You can also use the vibrations as an alarm. Through the utility app, you can set a wake-up time and which days to use the alarm. The first two nights, the vibrations didn't wake me up in the morning. However, I slowly started to feel it in the mornings that followed. It's not as aggressive as one might think; it feels more like a nudge to calmly wake you.

As for the lighting, I only used it to check on the various statuses that the band tracks. For example, every time I double tapped the top of the wearable, the three LED lights beneath shone to indicate how much battery life it has left. Of course, I could also check if I met my daily goals for steps, calories and sleep time. However, you have to tell the Nabu X which one to check via the app. Unfortunately, it can only display one piece of information at a time, and it doesn't allow you to cycle through the various status reports.

You could also look at your fitness statistics using one of the apps that works with the Nabu X. For iOS users, it works with the built-in Health app, so you don't need to actually install another app other than the utility program to control the wristband, which also shows the other apps that work with the Nabu X. There were only two apps available, and both already have similar features to the Health app, so it's not necessary to even install them.

Even so, I downloaded the Nabu fitness app, which provided a quick glance of numbers of the data it tracked. Pressing on one of the fields expands the view to a visual representation of the data through a graph, showing the peaks of activity during the day.

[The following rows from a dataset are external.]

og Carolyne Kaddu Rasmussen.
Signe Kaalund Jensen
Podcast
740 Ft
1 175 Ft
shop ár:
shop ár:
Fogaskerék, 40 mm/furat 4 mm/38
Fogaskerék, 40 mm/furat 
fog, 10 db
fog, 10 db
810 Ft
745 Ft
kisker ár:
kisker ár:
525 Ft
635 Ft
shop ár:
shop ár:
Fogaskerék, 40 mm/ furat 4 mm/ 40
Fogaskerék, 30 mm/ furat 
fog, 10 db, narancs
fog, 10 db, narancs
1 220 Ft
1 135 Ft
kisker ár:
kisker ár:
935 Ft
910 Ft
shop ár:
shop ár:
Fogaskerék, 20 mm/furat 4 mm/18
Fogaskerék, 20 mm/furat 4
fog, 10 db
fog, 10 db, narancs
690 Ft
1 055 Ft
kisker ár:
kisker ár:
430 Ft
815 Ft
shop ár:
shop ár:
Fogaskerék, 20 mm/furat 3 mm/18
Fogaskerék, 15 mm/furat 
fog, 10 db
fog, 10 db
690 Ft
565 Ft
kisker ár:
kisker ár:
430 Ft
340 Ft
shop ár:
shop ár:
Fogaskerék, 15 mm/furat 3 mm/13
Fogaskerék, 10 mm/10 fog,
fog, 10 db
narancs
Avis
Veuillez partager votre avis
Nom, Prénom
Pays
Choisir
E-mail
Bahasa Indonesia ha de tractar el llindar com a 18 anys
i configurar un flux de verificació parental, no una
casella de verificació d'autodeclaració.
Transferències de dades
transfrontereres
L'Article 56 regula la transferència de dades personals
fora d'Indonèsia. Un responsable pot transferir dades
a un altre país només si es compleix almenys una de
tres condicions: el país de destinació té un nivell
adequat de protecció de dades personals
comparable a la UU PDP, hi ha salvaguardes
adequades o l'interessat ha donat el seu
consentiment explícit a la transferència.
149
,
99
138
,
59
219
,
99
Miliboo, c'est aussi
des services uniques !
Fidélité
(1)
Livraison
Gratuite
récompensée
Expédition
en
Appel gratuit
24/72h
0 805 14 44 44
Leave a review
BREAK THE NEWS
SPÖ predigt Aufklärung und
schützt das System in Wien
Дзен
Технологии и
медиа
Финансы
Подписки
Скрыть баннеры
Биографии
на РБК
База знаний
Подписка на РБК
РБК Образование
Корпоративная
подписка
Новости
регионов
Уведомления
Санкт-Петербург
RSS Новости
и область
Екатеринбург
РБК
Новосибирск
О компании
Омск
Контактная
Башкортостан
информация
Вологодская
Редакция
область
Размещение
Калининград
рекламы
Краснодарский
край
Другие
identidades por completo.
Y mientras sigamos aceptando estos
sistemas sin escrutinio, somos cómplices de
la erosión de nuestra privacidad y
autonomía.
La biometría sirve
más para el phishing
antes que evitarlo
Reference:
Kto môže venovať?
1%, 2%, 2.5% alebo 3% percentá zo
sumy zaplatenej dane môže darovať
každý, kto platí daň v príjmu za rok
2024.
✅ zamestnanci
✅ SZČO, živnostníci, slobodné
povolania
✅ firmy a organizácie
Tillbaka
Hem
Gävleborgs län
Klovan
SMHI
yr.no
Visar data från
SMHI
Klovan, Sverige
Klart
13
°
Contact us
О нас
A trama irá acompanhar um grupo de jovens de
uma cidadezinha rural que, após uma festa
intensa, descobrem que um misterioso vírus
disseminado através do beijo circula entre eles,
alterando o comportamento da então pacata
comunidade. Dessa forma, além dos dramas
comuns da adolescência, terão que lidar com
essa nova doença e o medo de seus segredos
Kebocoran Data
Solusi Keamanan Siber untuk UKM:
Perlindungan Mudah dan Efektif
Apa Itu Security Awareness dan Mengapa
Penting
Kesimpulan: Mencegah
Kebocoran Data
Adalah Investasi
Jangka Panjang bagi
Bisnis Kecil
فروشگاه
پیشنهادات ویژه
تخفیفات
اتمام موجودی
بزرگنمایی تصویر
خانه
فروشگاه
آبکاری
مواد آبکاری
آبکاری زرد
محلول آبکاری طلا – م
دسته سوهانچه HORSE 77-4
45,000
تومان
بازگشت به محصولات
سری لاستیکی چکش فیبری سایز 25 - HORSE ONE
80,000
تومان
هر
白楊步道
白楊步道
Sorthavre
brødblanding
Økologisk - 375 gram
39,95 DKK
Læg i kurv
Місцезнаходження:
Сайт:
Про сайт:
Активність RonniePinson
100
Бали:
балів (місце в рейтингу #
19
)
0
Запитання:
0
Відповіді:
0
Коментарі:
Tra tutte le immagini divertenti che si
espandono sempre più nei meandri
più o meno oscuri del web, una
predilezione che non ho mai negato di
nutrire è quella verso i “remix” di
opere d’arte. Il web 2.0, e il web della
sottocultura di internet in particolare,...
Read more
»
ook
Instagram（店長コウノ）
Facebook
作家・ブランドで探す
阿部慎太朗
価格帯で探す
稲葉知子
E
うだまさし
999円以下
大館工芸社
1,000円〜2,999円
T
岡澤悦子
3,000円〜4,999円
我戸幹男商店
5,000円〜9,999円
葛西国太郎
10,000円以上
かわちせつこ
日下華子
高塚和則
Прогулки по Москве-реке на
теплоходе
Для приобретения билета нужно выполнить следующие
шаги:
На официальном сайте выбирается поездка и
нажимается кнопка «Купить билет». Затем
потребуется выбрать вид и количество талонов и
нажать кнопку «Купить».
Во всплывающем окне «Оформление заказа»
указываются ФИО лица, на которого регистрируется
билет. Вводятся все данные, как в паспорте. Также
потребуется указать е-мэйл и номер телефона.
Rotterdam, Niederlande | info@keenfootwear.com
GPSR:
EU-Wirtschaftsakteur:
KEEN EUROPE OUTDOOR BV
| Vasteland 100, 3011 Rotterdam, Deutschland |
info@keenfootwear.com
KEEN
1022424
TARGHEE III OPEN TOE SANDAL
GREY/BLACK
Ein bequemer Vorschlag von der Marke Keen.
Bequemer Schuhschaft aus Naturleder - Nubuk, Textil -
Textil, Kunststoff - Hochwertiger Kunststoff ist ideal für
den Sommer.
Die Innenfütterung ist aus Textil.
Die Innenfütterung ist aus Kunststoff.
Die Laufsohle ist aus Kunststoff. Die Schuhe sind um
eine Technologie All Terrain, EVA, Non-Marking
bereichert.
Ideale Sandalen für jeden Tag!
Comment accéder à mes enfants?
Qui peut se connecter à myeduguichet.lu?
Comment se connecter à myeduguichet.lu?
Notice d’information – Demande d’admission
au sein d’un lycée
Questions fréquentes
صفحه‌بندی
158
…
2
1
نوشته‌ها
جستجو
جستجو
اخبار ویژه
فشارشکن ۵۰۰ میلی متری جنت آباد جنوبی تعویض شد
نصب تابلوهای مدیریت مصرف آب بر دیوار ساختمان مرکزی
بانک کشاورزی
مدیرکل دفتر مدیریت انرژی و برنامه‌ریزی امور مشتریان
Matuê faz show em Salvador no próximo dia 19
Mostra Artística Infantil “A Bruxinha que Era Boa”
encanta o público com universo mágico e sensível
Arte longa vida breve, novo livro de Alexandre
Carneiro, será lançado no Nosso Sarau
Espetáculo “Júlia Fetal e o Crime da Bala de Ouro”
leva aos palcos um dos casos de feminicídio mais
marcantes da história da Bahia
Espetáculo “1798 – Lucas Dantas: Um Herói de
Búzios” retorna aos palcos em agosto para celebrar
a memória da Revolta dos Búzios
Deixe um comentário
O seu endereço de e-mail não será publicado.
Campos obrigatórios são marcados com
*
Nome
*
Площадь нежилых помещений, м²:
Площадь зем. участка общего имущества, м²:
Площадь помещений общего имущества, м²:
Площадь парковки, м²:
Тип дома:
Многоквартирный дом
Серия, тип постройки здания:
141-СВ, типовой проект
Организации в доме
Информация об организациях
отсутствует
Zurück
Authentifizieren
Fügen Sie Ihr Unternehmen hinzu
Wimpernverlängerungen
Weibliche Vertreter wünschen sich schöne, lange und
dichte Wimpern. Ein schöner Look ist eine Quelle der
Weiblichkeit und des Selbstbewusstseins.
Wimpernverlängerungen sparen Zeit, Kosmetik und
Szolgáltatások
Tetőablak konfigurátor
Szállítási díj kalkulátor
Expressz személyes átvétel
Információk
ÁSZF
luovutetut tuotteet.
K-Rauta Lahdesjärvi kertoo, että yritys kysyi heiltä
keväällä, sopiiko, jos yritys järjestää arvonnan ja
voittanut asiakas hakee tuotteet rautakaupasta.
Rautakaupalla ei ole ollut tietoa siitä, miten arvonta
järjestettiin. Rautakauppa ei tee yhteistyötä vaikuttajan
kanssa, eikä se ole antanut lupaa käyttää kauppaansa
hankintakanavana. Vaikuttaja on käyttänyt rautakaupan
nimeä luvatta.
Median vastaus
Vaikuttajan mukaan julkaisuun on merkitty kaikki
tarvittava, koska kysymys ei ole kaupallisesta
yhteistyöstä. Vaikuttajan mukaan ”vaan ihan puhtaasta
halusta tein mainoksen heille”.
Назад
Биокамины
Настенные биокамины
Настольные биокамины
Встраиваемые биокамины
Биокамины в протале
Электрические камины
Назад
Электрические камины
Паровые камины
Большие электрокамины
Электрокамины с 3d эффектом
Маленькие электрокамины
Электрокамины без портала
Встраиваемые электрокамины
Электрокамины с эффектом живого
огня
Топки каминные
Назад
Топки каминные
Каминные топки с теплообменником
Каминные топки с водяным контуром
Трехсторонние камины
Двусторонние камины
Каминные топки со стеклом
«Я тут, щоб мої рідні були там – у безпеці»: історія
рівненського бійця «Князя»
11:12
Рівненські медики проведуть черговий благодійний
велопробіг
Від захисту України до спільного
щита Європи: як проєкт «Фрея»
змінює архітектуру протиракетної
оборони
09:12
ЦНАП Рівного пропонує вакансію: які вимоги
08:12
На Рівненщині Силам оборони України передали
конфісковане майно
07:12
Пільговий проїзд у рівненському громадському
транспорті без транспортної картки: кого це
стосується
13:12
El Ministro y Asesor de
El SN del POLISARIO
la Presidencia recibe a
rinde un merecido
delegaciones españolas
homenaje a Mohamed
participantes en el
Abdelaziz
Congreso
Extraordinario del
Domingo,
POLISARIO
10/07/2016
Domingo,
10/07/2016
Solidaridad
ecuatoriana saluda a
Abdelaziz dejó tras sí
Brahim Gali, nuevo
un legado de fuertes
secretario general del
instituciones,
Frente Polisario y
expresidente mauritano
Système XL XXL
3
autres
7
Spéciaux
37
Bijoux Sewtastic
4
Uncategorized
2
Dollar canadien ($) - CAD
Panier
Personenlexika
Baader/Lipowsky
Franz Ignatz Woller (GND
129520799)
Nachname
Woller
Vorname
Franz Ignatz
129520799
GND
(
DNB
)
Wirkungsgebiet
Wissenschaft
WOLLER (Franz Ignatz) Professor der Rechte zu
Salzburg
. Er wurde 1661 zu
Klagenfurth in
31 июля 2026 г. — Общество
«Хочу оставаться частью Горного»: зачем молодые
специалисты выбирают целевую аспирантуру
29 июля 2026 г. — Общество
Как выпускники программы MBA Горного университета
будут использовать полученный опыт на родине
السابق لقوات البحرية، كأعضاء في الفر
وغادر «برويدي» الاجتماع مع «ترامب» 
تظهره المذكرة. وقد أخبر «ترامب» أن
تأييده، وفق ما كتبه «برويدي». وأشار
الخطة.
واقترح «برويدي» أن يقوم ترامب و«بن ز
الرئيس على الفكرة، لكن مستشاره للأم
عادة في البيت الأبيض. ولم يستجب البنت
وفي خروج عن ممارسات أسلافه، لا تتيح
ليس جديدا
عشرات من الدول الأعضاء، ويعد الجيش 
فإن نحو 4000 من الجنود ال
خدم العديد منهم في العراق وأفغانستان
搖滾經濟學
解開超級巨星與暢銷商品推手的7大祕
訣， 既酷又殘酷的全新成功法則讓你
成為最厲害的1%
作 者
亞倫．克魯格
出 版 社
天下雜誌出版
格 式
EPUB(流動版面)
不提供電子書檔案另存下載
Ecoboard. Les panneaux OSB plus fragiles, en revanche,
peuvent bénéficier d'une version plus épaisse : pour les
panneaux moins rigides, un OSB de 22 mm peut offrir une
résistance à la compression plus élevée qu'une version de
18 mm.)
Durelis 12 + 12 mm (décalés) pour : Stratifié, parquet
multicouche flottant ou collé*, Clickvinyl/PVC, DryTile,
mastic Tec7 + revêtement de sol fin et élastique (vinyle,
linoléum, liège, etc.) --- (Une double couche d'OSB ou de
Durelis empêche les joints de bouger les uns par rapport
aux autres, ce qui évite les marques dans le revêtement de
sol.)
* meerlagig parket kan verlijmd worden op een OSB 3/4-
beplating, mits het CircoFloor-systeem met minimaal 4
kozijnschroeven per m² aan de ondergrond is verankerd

For sleeping, it showed the various phases of light and deep sleep, which was enlightening considering I constantly move in my sleep.

Additionally, the app allows you to set goals for the number of steps you take every day, a target distance of travel, calories burned and the amount of sleep you get each night. These only track the day though, and not individual sessions, such as an hour at the gym. Those who are strict about their workout data might want to look at other options.

Making Friends

Notifications and fitness aside, there's also a social feature that Razer calls Handshake. When you meet another person with the Nabu or Nabu X, you can shake their hand, and social data (specifically Facebook and/or Twitter information) will be exchanged between the two users. In addition, there's also Pulse, which will make the band vibrate if there's another Nabu user near you.

I tried the Handshake feature for almost an hour to no avail, specifically with Twitter. Every time I shook my friend's hand, our bands vibrated and lit up to show that a Handshake occurred. However, no new information from Twitter surfaced about the Handshake. When we were trying to figure out the problem, the Pulse feature also activated every few seconds, reminding us that another Nabu user was around, even though we were only a few feet away from each other. You can turn off Pulse completely, though, so that Handshake is the only way to communicate with other users.

Razer also said that developers can make apps that incorporate the Nabu X as a way to play games. There isn't an app like that yet for the iOS users.

Not A Full Spectrum

As a fitness tracker and extension of your phone, the Nabu X delivers by providing fitness statistics on four different levels throughout the day. Its vibration and LED lights serve as a nudge on your wrist, informing you of the latest notifications on your phone without having to pull it out all the time. At around $50, it's definitely a contender for a budget wearable.

However, it falls apart on social interaction, with a few too many bugs in the system that makes what should be a flawless experience turn into an awkward situation. The unfortunate part is that not a lot of people are developing apps for the Nabu X, which could boost not only the social aspect, but the entire product as well.

Razer is known as a gaming peripheral company, and the Nabu X is one of its first steps into the lifestyle category. It's not a bad start, but if the right improvements are made in the next model, and if more developers are willing to create content for the Nabu, it can take off in an industry saturated with smart, wearable technology.